NIQASH's Facebook survey posed a tricky question: Which military force should liberate IS-controlled Mosul?
An unofficial survey on Facebook that garnered over 930 replies from Iraqis indicates just how deeply the extremist group known as the Islamic State has wounded the country. At the end of October NIQASH asked Facebook fans who they thought had the ability, and the right, to free the northern Iraqi city of Mosul, currently controlled by the violent extremists from the Islamic State group.
There were six choices: The Iraqi army, the Iraqi Kurdish military – also known as the Peshmerga, US special forces, troops from Iran or Russia or the volunteer Shiite Muslim militias, also known as the Popular Mobilisation Units. Respondents were also asked as to whether a certain combination of these forces would be the best to free Mosul from the Islamic State, or IS, fighters.
Respondents were mostly split between two popular answers, that reflected the division in political loyalties in Iraq. The first involved the volunteer militias in combination with Iranian troops locally and with international support from Russia. The other popular answer involved Iraqi Kurdish forces in combination with the US.
The third option was one expressed independently by many Sunni Muslim respondents, who tended to believe that their own people – tribal militias and local fighters in Sunni-populated areas – should be responsible for freeing Sunni areas.
Although it is important to acknowledge that the types of respondents were not categorised according to sect or ethnicity – for example, it is possible that not as many Sunni Muslims responded, due to the fact that many Sunni areas are under extremist control and may not be online as much – hardly any Iraqis put trusted the Iraqi army to free Mosul.
Only a handful of Iraqis liked the idea of a military force made up of all of the different fighting parties cooperating, one that would combine the Iraqi army with volunteer militias and Iraqi Kurdish forces. “Mosul will never be liberated if Sunni, Shiite, Kurds and Turkmen do not unite and get weapons - and the approval of the US,” wrote one of the rare supporters of this idea.

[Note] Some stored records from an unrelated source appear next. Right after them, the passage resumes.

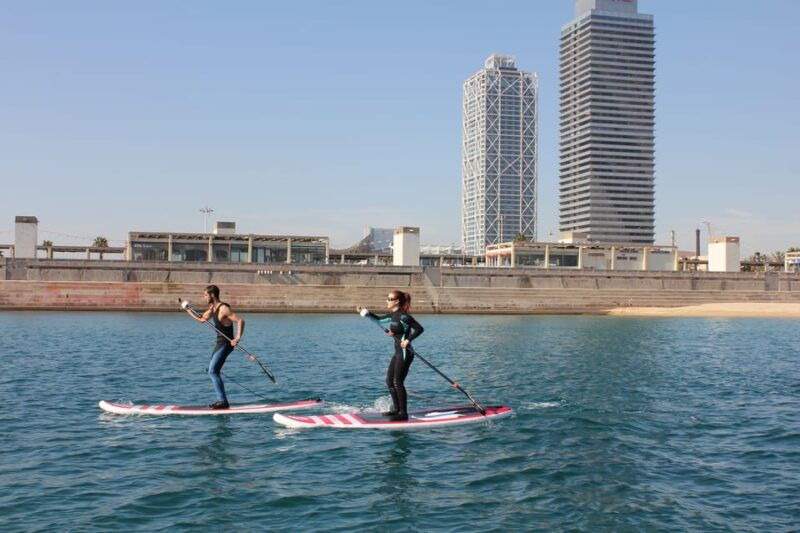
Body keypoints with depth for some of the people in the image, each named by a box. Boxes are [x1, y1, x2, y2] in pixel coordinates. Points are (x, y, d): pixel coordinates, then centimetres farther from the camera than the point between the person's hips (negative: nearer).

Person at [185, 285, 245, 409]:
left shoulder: (223, 309, -19)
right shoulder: (212, 308, 10)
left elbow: (240, 320, -25)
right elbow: (202, 319, 26)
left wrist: (238, 338, -34)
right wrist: (188, 311, 17)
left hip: (226, 344, -10)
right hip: (219, 343, 10)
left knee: (212, 371, -14)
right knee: (214, 371, 14)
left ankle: (223, 401, -13)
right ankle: (221, 400, 19)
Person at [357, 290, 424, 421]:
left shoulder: (403, 316, -17)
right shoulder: (393, 315, 11)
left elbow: (419, 329, -19)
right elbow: (378, 319, 23)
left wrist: (408, 340, -23)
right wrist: (366, 312, 10)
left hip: (405, 352, -10)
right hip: (398, 352, 10)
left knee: (398, 382, -7)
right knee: (389, 380, 14)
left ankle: (403, 413, 1)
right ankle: (396, 408, 24)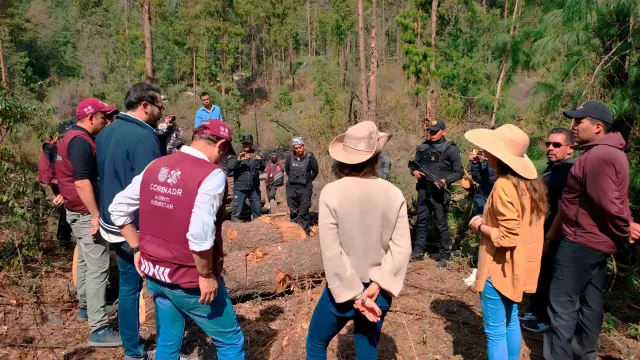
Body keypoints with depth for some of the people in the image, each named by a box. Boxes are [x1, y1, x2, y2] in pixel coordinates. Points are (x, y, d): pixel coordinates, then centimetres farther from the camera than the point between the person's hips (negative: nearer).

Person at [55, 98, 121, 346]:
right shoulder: (81, 141, -20)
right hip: (86, 213, -11)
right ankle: (99, 329, -6)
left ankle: (86, 307, 37)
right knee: (98, 267, -9)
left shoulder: (72, 136, 13)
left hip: (77, 210, 11)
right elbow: (82, 182, -28)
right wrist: (96, 215, -26)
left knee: (85, 261, 22)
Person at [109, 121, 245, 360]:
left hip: (155, 274, 7)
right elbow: (199, 234, -29)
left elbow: (118, 209, 9)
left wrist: (138, 250, 13)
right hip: (190, 280, -7)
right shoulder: (212, 174, -18)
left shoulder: (155, 166, 3)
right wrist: (207, 275, -16)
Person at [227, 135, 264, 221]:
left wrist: (260, 161, -29)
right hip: (239, 189, -2)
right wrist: (238, 160, -28)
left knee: (258, 210, 11)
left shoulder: (256, 155, 6)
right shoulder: (236, 156, 2)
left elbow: (262, 168, -7)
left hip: (254, 188, 2)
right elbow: (229, 167, -12)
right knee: (236, 211, -3)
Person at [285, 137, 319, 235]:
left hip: (305, 187, -3)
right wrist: (292, 178, 12)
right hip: (291, 187, 3)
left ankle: (306, 229, 8)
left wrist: (308, 181, 4)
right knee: (293, 209, 11)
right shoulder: (290, 157, -1)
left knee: (304, 210, -2)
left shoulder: (310, 157, -9)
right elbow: (286, 169, 16)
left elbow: (315, 171, 3)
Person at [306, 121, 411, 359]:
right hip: (379, 292, 3)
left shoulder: (331, 193, -17)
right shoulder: (394, 194, -8)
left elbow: (331, 252, -18)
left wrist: (354, 295, -11)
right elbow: (402, 247, -11)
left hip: (342, 290, -3)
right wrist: (378, 284, -11)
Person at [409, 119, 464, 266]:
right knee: (421, 222, 14)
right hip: (423, 191, 5)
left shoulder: (450, 149, -6)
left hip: (439, 193, -5)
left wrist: (445, 180, -20)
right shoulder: (422, 147, 8)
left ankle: (444, 255, 15)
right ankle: (418, 251, 25)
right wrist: (414, 171, -5)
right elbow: (414, 164, 18)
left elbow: (459, 172, -6)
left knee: (441, 225, 3)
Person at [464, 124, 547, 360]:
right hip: (518, 266, 9)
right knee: (511, 321, 23)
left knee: (495, 331, 4)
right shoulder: (531, 182, 3)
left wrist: (480, 227, -11)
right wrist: (489, 221, 7)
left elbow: (507, 236, -26)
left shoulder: (504, 185, -24)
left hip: (500, 268, -9)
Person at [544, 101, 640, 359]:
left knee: (562, 303, -4)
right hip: (596, 241, 11)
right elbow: (612, 201, 17)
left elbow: (608, 204, -23)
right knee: (590, 302, 18)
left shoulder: (598, 156, -21)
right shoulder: (608, 152, 15)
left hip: (581, 242, -11)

There were also conflicting views expressed about international interference in Iraq. Many commentators supported an increased Russian role in Iraq even though at the moment, their missiles are passing over Iraq to land in Syria. The Russian airforce has twice shut down airspace over Iraqi Kurdistan and this week Iraqi Kurdish President, Massoud Barzani, complained about this publicly.
Iraqis also expressed opinions about US actions in Iraq that reflect popular rumours saying that the US is actually supporting the IS group, dropping them supplies and bombing Iraqi troops. These rumours started when leaders of militias – in particular, of the more extremist militias like Iraq's Hezbollah and the League of the Righteous, or Asa'ib Ahl al-Haq - said they saw US aircraft dropping weapons to the IS fighters by parachute. There were also some pictures posted on social media by IS fighters where they displayed several wooden boxes with US army logos on. The rumours have spread and to this day, despite various official statements to the contrary from the US and from the Iraqi government, many Iraqis are still suspicious.
“The problem lies in the US' contradictory position,” write one commentator, reflecting this attitude. “The US says it supports the Iraqi forces but it is supporting terrorist organisations too, in order to maintain a state of chaos between the two parties.”
“Saudi Arabia, Qatar, Turkey, Israel and the US are providing the IS group with weapons, equipment, money and ammunition,” wrote another. “The only country that has supported Iraq and kept Baghdad from falling to the IS group is Iran.”
Iraqis also started to engage in a lot of criticism of their own political leaders. The main targets were former Iraqi Prime Minister Nouri al-Maliki and the current Iraqi Kurdish President, Massoud Barzani. Al-Maliki was held responsible for the current security crisis by many respondents while Barzani was widely blamed for allowing the Sinjar area and even the city of Mosul to fall to the Islamic State. There was also a lot of partisan commentary, with those who supported Barzani saying he was a hero, and then maligning politicians from Baghdad, and vice versa.
Some of the accusations being made were inflammatory and definitely stretching the truth – then again, this is obviously standard for political commentary on most social media.
One thing that the oppositional arguments do show though, is how far apart the various parties in Iraq are when it comes to opinions on how best to free the country from the IS group. It also shows the lack of trust between the different parties and therefore most likely, how hard to will be to build consensus in the post-IS future.